### What the task asks
Find every line in the records that holds the string "with". Copy each one.

Saved data entries:
- - -
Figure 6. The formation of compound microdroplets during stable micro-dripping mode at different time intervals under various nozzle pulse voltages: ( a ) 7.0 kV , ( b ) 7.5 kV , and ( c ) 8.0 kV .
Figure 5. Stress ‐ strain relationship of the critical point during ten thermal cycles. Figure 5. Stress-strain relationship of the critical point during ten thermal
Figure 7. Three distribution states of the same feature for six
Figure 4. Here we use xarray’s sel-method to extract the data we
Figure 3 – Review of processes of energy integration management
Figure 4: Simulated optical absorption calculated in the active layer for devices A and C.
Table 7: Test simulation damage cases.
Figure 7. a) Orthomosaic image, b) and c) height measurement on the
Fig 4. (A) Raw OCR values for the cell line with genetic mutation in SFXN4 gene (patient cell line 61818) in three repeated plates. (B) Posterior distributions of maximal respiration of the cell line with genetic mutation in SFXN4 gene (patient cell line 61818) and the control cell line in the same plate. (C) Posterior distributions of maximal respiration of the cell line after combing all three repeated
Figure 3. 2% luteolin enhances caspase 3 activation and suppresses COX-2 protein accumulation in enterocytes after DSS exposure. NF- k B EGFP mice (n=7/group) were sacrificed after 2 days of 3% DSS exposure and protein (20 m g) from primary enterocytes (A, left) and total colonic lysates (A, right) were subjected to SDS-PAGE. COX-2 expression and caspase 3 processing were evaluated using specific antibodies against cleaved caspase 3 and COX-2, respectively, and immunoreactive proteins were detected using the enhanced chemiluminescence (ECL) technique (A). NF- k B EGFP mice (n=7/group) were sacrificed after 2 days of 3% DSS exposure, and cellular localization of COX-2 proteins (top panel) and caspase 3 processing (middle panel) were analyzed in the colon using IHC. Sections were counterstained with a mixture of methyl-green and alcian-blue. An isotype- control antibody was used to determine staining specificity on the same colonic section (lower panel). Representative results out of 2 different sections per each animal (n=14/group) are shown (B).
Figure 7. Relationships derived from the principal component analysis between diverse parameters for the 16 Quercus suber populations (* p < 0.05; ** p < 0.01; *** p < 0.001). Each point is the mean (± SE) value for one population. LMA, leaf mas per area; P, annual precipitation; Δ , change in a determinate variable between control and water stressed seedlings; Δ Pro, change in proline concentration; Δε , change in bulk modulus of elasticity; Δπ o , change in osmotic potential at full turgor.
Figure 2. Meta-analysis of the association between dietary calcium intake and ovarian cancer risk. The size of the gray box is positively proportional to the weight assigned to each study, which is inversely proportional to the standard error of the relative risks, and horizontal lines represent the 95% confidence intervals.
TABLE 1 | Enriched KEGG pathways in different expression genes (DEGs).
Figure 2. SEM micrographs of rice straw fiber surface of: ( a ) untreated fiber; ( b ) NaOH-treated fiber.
- - -
### Result
Fig 4. (A) Raw OCR values for the cell line with genetic mutation in SFXN4 gene (patient cell line 61818) in three repeated plates. (B) Posterior distributions of maximal respiration of the cell line with genetic mutation in SFXN4 gene (patient cell line 61818) and the control cell line in the same plate. (C) Posterior distributions of maximal respiration of the cell line after combing all three repeated
Figure 3. 2% luteolin enhances caspase 3 activation and suppresses COX-2 protein accumulation in enterocytes after DSS exposure. NF- k B EGFP mice (n=7/group) were sacrificed after 2 days of 3% DSS exposure and protein (20 m g) from primary enterocytes (A, left) and total colonic lysates (A, right) were subjected to SDS-PAGE. COX-2 expression and caspase 3 processing were evaluated using specific antibodies against cleaved caspase 3 and COX-2, respectively, and immunoreactive proteins were detected using the enhanced chemiluminescence (ECL) technique (A). NF- k B EGFP mice (n=7/group) were sacrificed after 2 days of 3% DSS exposure, and cellular localization of COX-2 proteins (top panel) and caspase 3 processing (middle panel) were analyzed in the colon using IHC. Sections were counterstained with a mixture of methyl-green and alcian-blue. An isotype- control antibody was used to determine staining specificity on the same colonic section (lower panel). Representative results out of 2 different sections per each animal (n=14/group) are shown (B).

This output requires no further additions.